Can you remember when you first heard about COVID-19?
I first heard about it in January. I however didn’t think much of it until the lockdown order came. Even then, I didn’t think we would stay home this long.
Did you have anything going on with you apart from academic activities before the pandemic?
Nope. It was just school for me. I had plans and ideas but I just never tried any out.
What have you been up to since March?
I have been up to design. Brand identity mainly. I took April to learn intensively, then I launched Blumotif.
Well that’s just something that comes easy to me. I am an artist actually, but it’s not often you get illustration jobs around here so I started designing instead.
How has COVID-19 affected your production and clientele base?
COVID-19 allowed for idle hands, and many ventured into design. The market got saturated and initially I wasn’t getting as much jobs. But then, I couldn’t back out, and over time I started getting more jobs. It’s still not as much as it would have been if there was not much free time on our hands. Social media helped get my work out there. I had a Twitter presence already so that helped with getting the memo out, that I was open for business.
How has COVID-19 changed your perception of life, education and entrepreneurship?
It turned me into an adult, apparently. Now, I cannot imagine that I lived this long without a side hustle. It also afforded me time to grow, and to see tertiary education as something I can actually do without. I also realised that entrepreneurship is not as rosy as it looks from the outside, but if whatever you’re doing is something you actually love, you’ll do great.
What are you grateful for in spite of the pandemic?
I’m grateful for the time, for new relationships I built and the things I got exposed to. Life away from regular medical routine helped me develop a part of me that seeks to take responsibility for my own actions and make decisions based on that.
Do you think anything will change with you whenever school resumes?

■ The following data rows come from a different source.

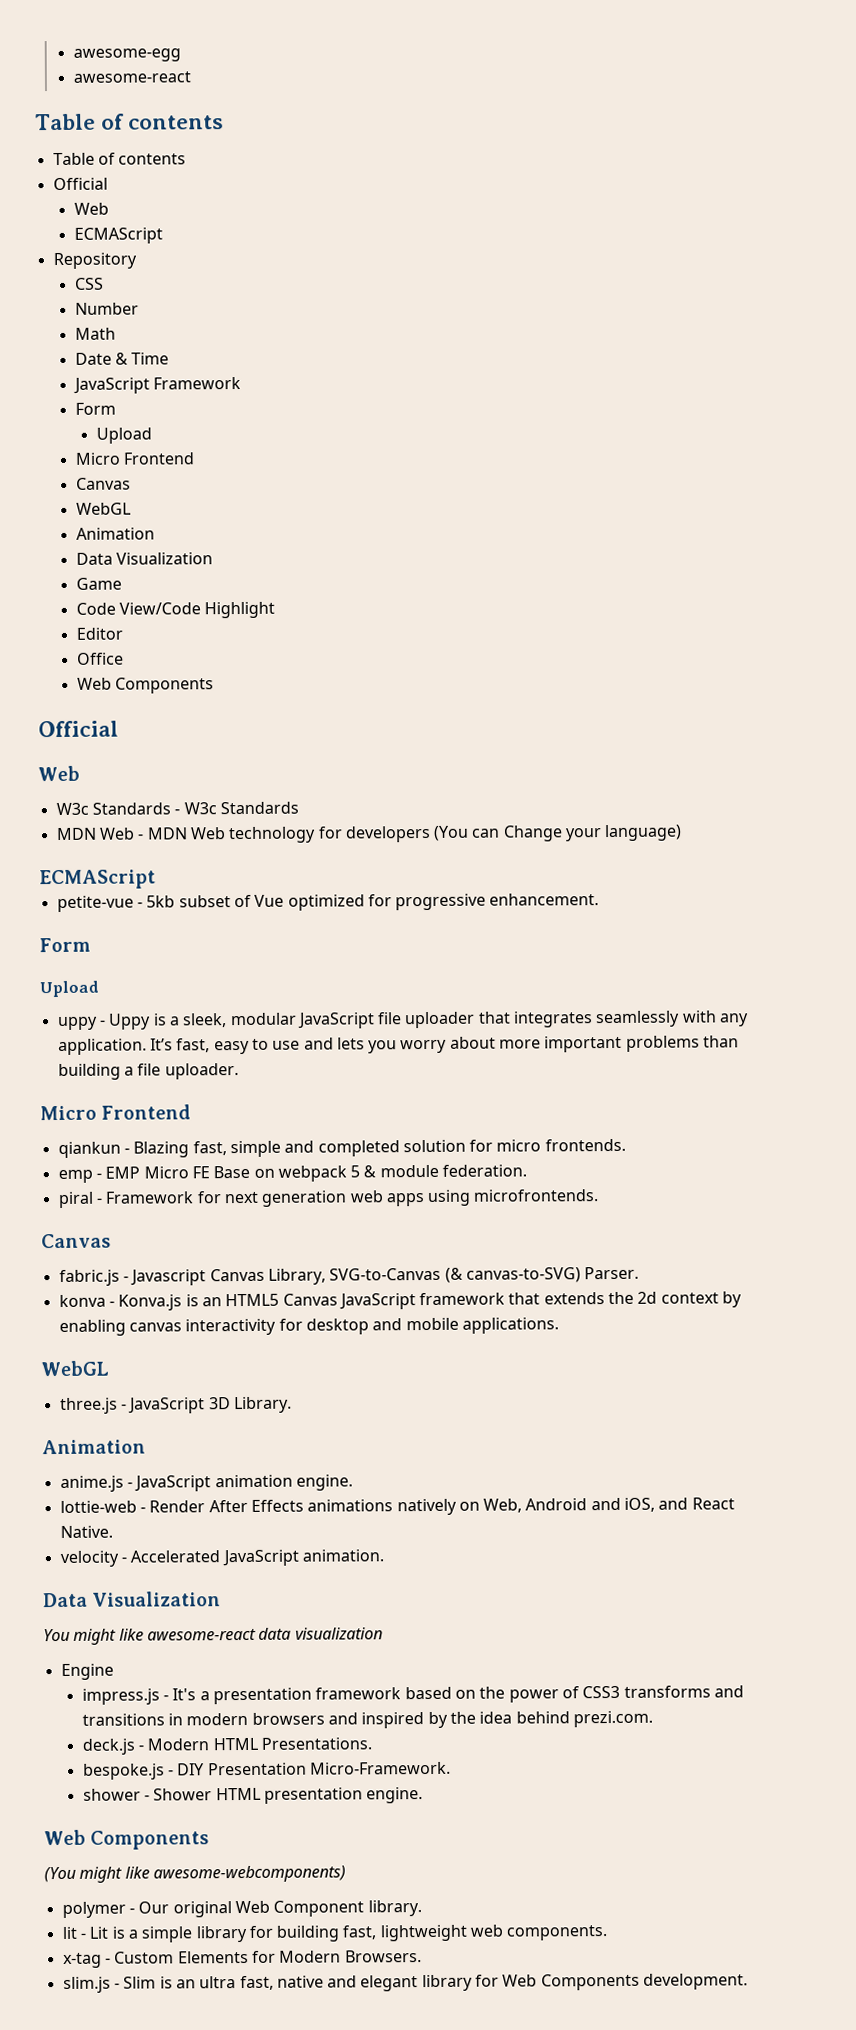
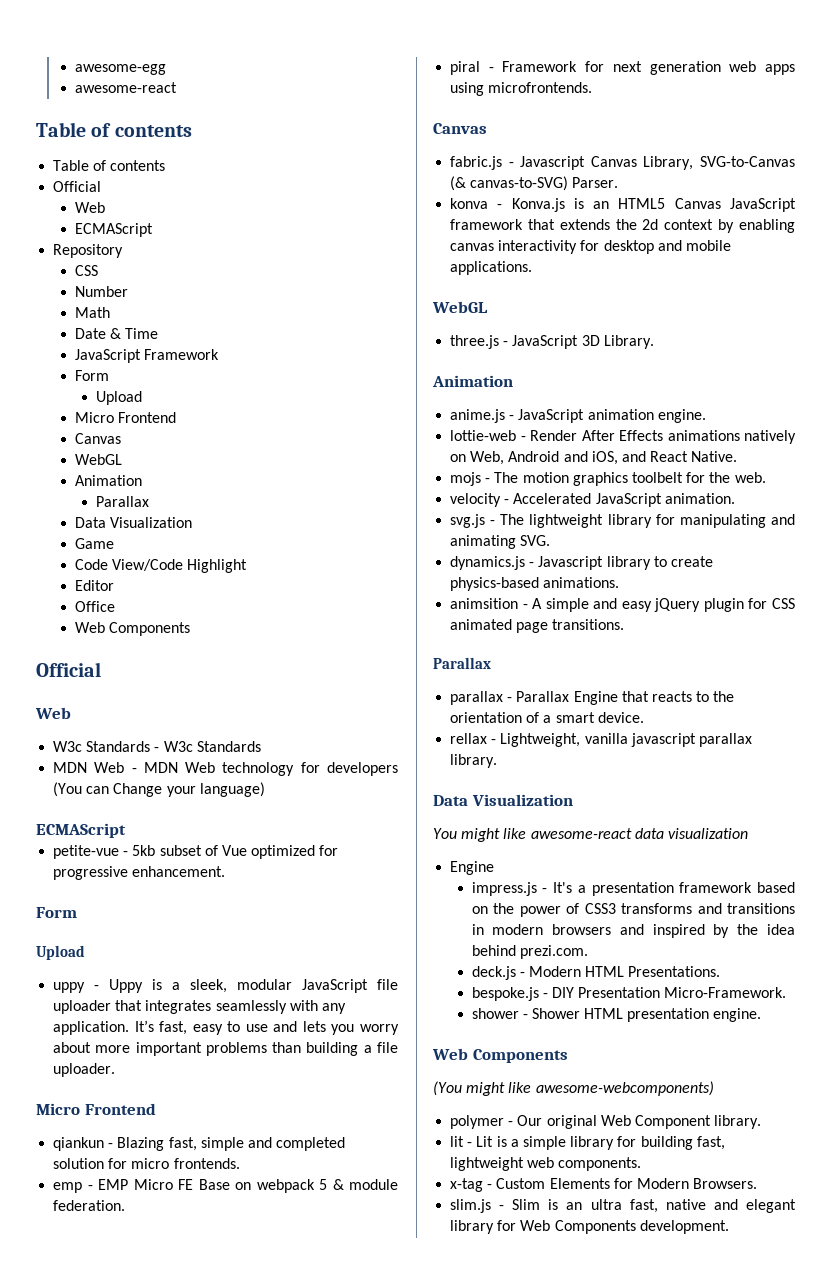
(155, 533) none -> [96,496,150,507] // Parallax
(113, 1531) none -> [450,472,766,486] // mojs - The motion graphics toolbelt for the web.
(384, 1555) none -> [450,514,795,528] [450,535,551,549] [450,556,713,570] [450,577,620,591] [450,598,795,612] [450,619,625,633] [433,657,491,669] [450,691,735,705] [450,712,644,723] [450,733,752,747] [450,754,498,768] // svg.js - The lightweight library for manipulating and animating SVG. // dynamics.js - Javascript library to create physics-based animations. // animsition - A simple and easy jQuery plugin for CSS animated page transitions. // Parallax // parallax - Parallax Engine that reacts to the orientation of a smart device. // rellax - Lightweight, vanilla javascript parallax library.

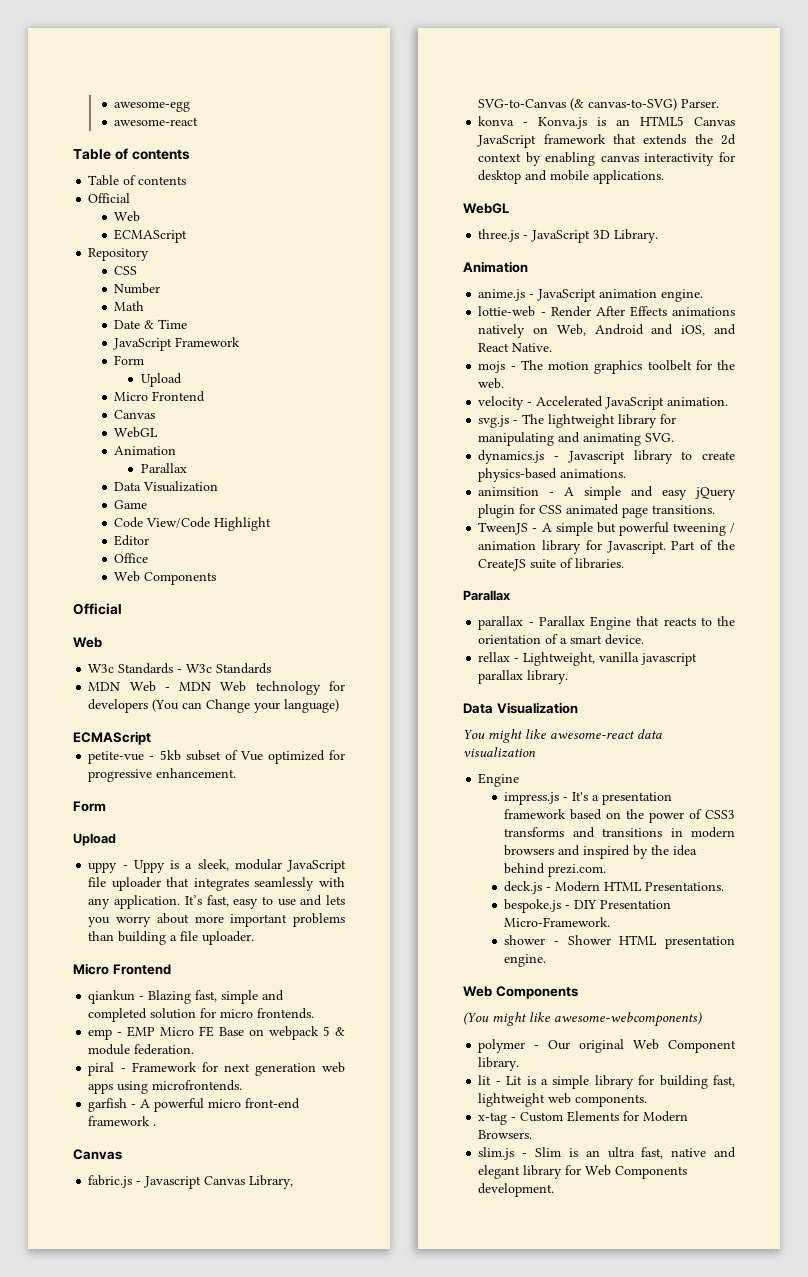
(593, 87) none -> [88,1098,301,1112] [88,1116,157,1126] // garfish - A powerful micro front-end framework .
(625, 624) none -> [478,522,735,536] [478,540,735,554] [478,558,625,571] // TweenJS - A simple but powerful tweening / animation library for Javascript. Part of the CreateJS suite of libraries.

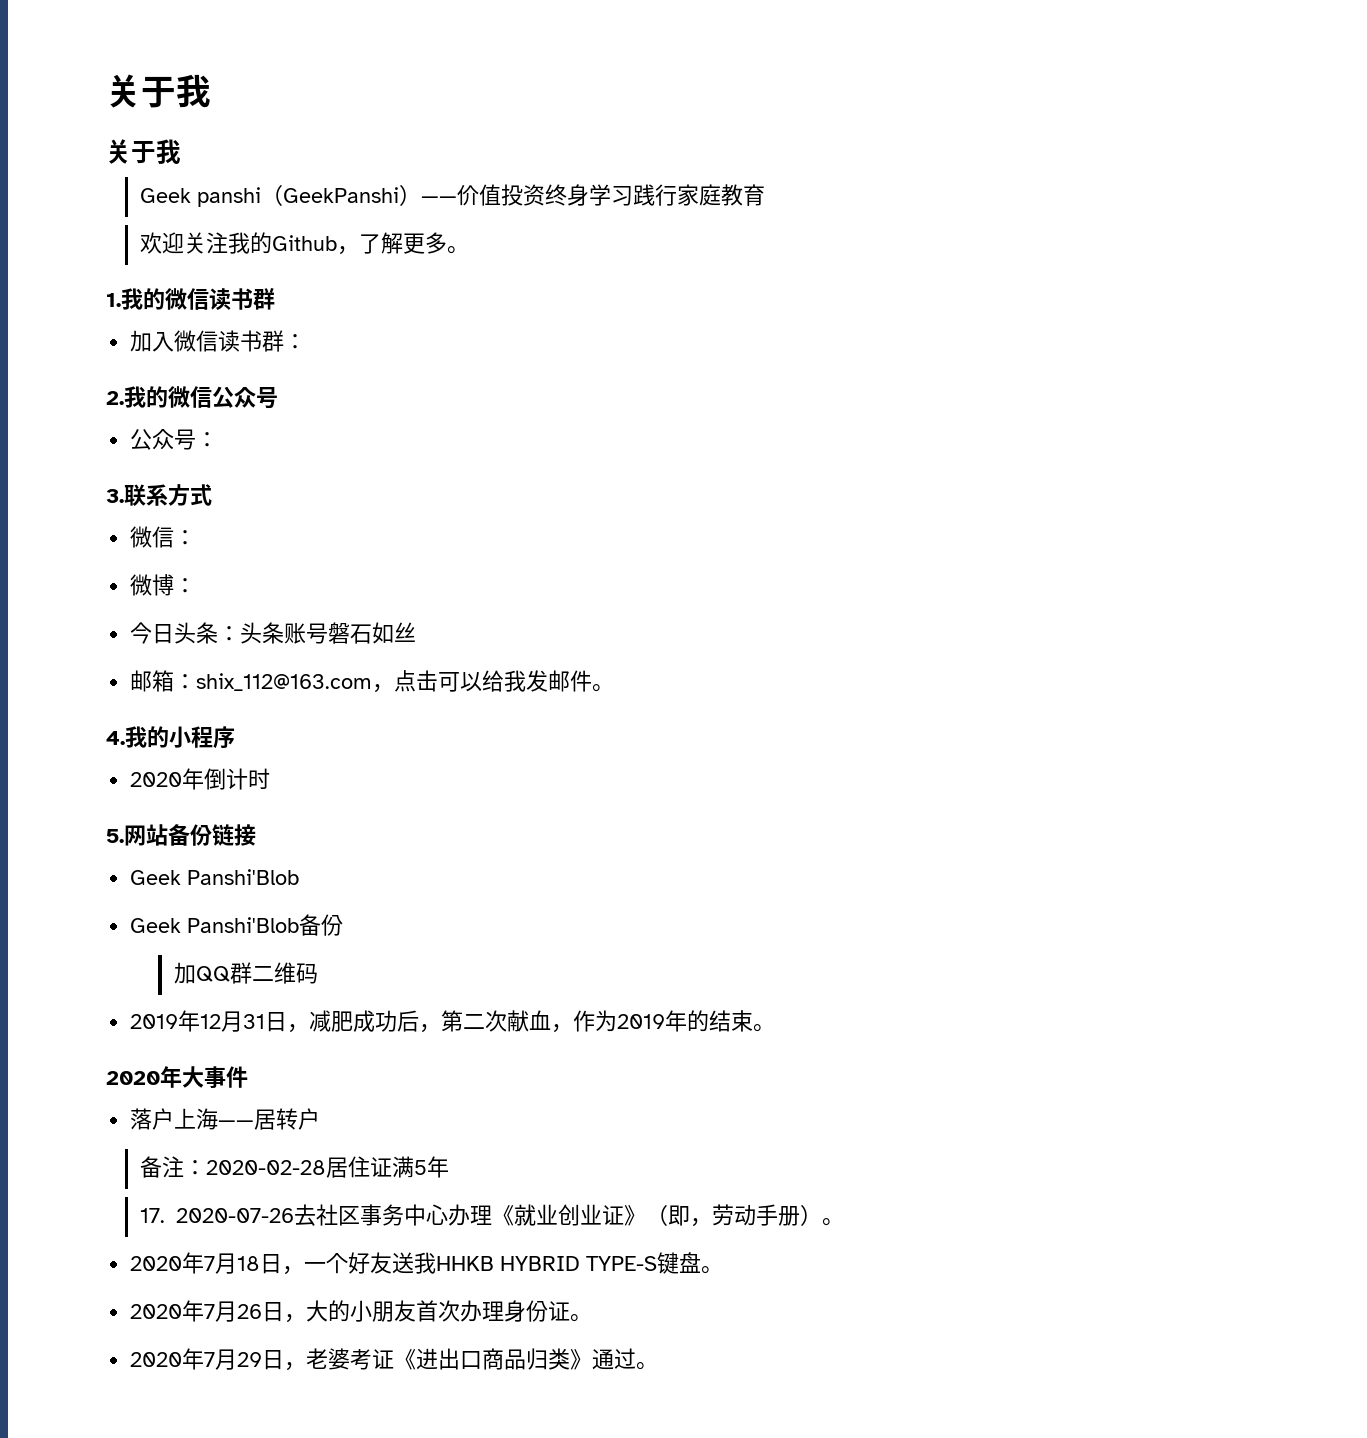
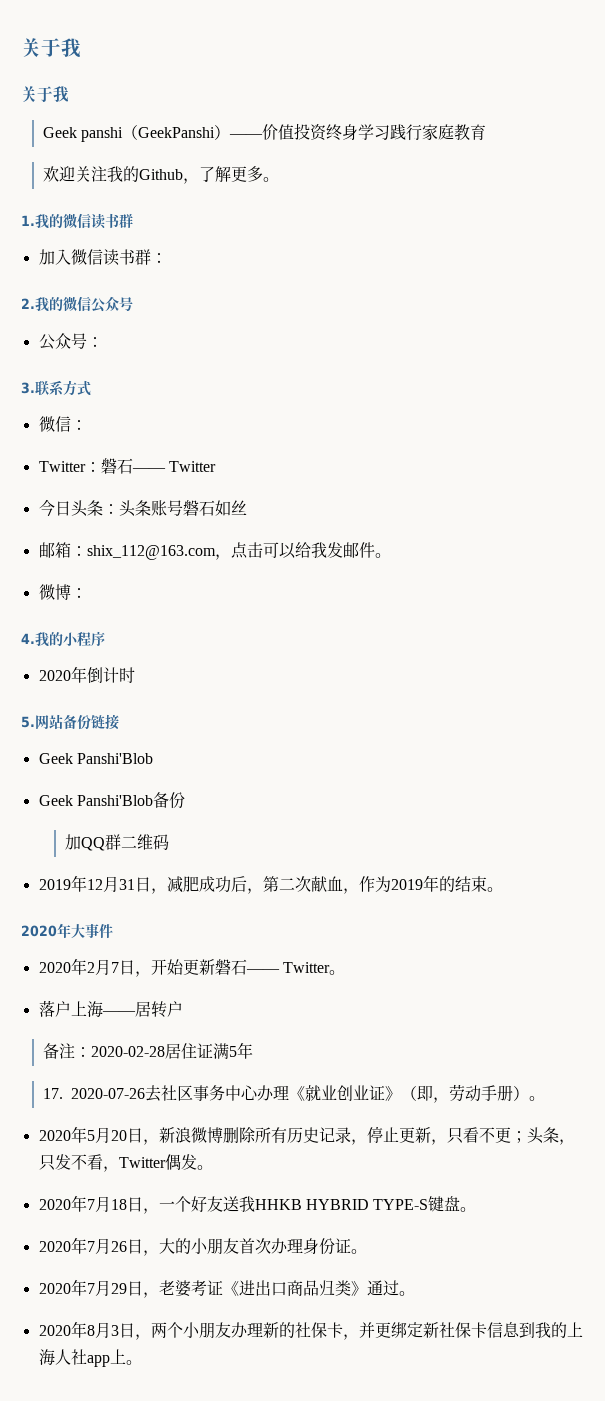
[130,574,197,596] 微博： -> [38,458,216,474] Twitter：磐石—— Twitter
(615, 688) none -> [38,584,87,600] // 微博：
(248, 1077) none -> [38,958,345,977] // 2020年2月7日，开始更新磐石—— Twitter。
(844, 1222) none -> [38,1126,575,1145] [38,1154,213,1172] // 2020年5月20日，新浪微博删除所有历史记录，停止更新，只看不更；头条，只发不看，Twitter偶发。
(659, 1366) none -> [38,1321,583,1340] [38,1349,142,1367] // 2020年8月3日，两个小朋友办理新的社保卡，并更绑定新社保卡信息到我的上海人社app上。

Well, when school resumes, I’ll get more serious with academic work, but I’ll still continue with my new-found passions. I’ll only have to reduce the intensity so I can have enough time to become a Doctor.
So far, how have you been keeping safe?
Oh well; the regular masks and hand washing. For anything else, we’re roughing it.
Though the pandemic was challenging, for Zema and some others, it has been pivotal to their success.